EXERCISE MATERIALS:

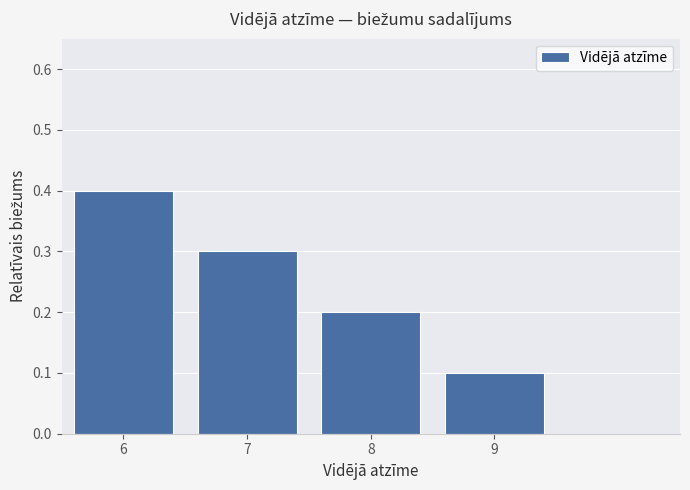

Reading left to right, what are all the values shown in this chart?

0.4	0.3	0.2	0.1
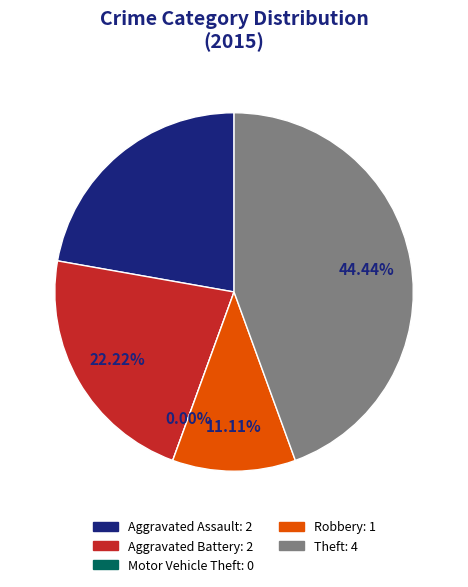

Is the sum of Motor Vehicle Theft and Aggravated Assault greater than half?

No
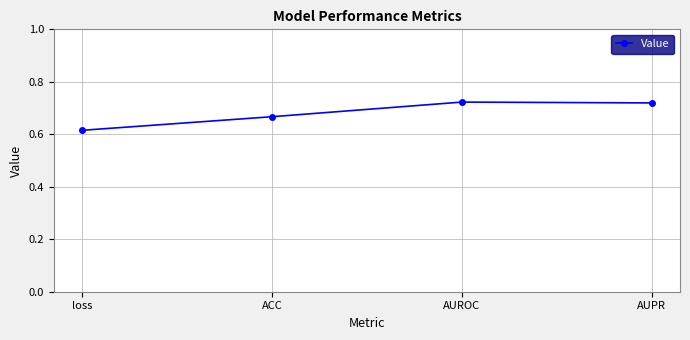

What is the difference between the values at AUROC and loss?

0.1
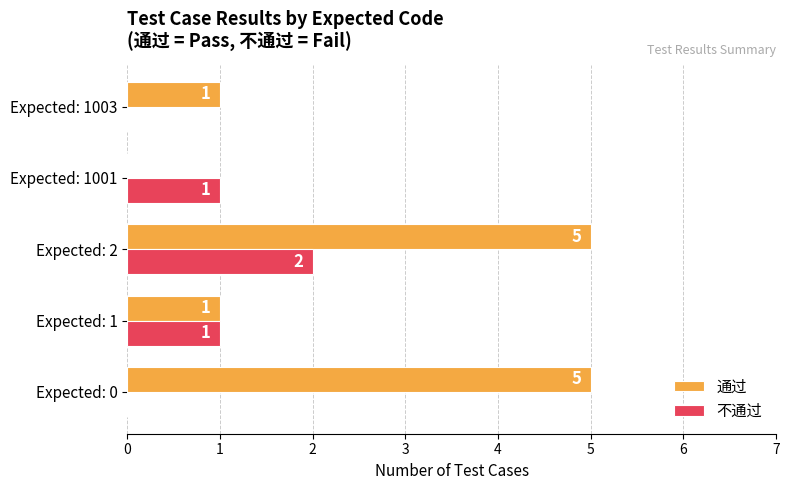

Is it true that 不通过 equals -1 at Expected: 1003?

False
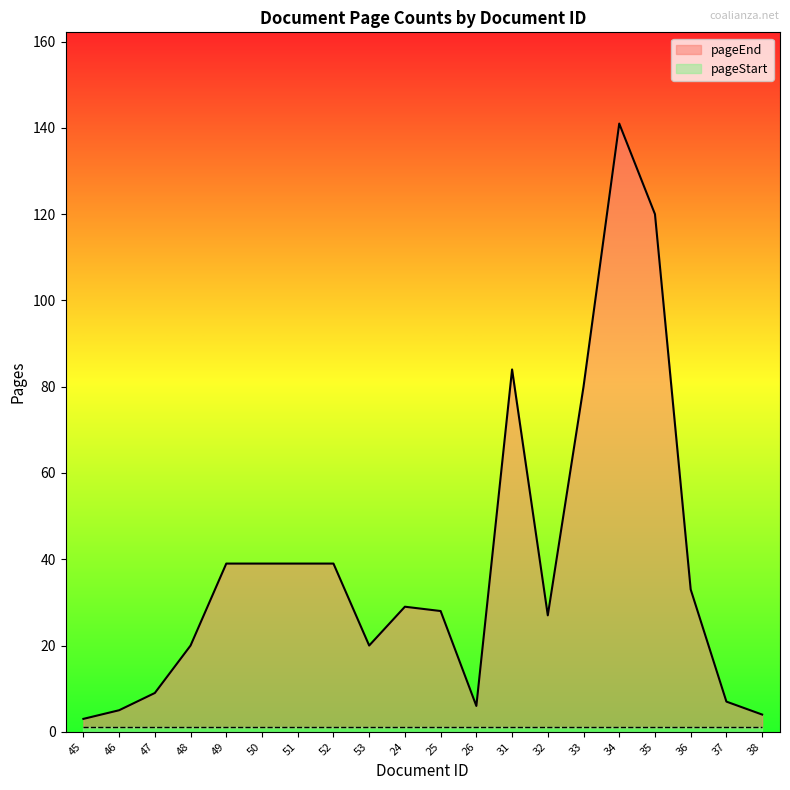

At which category does the chart reach its minimum across all series?

45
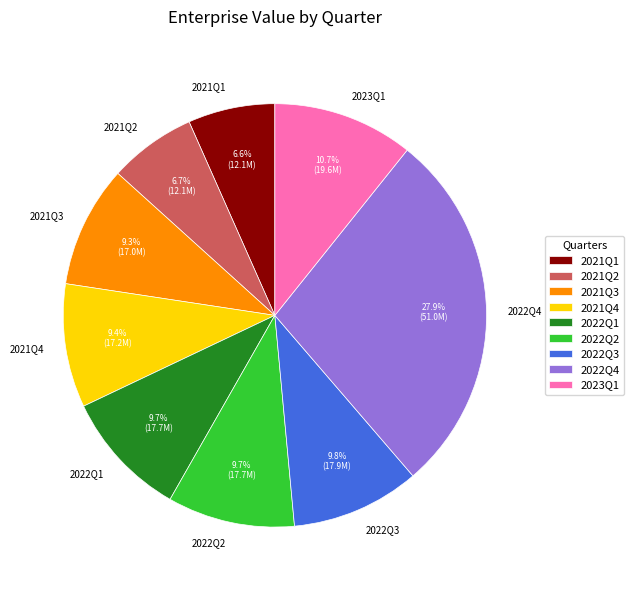

Does 2022Q2 represent more than half of the total?

No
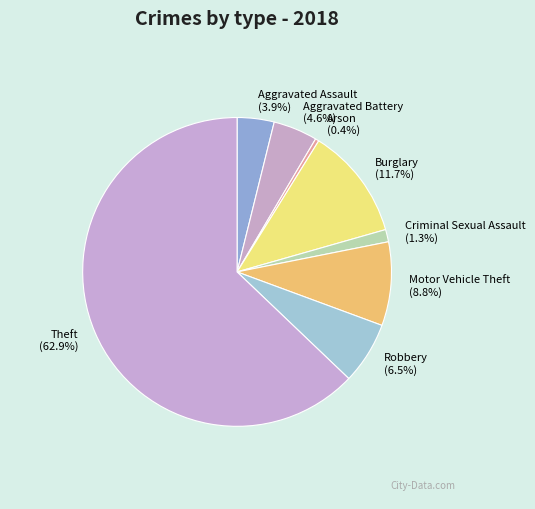

Which slice represents more than half of the pie?

Theft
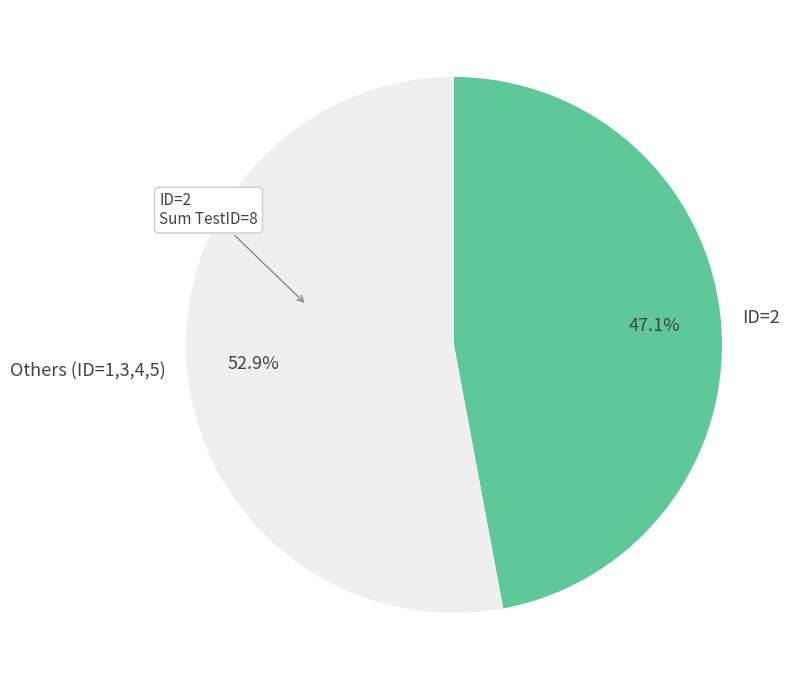

What is the largest slice in the pie chart?

Others (ID=1,3,4,5)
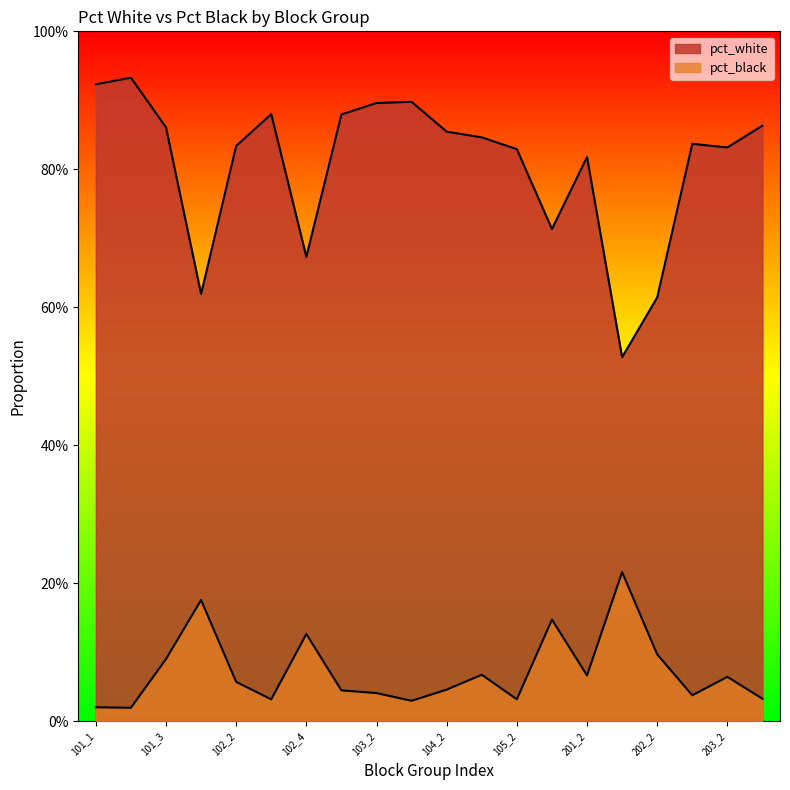

What is the maximum value for pct_black?

0.2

TASK TO COMPLETE: Rewrite the text of the data above with "graph" substituted for "chart" and everything else unchanged, omitting the pictures.

RESULT OF THIS EXERCISE:
Reading left to right, what are all the values shown in this graph?

0.4	0.3	0.2	0.1

Is the sum of Motor Vehicle Theft and Aggravated Assault greater than half?

No

What is the difference between the values at AUROC and loss?

0.1

Is it true that 不通过 equals -1 at Expected: 1003?

False

At which category does the graph reach its minimum across all series?

45

Does 2022Q2 represent more than half of the total?

No

Which slice represents more than half of the pie?

Theft

What is the largest slice in the pie graph?

Others (ID=1,3,4,5)

What is the maximum value for pct_black?

0.2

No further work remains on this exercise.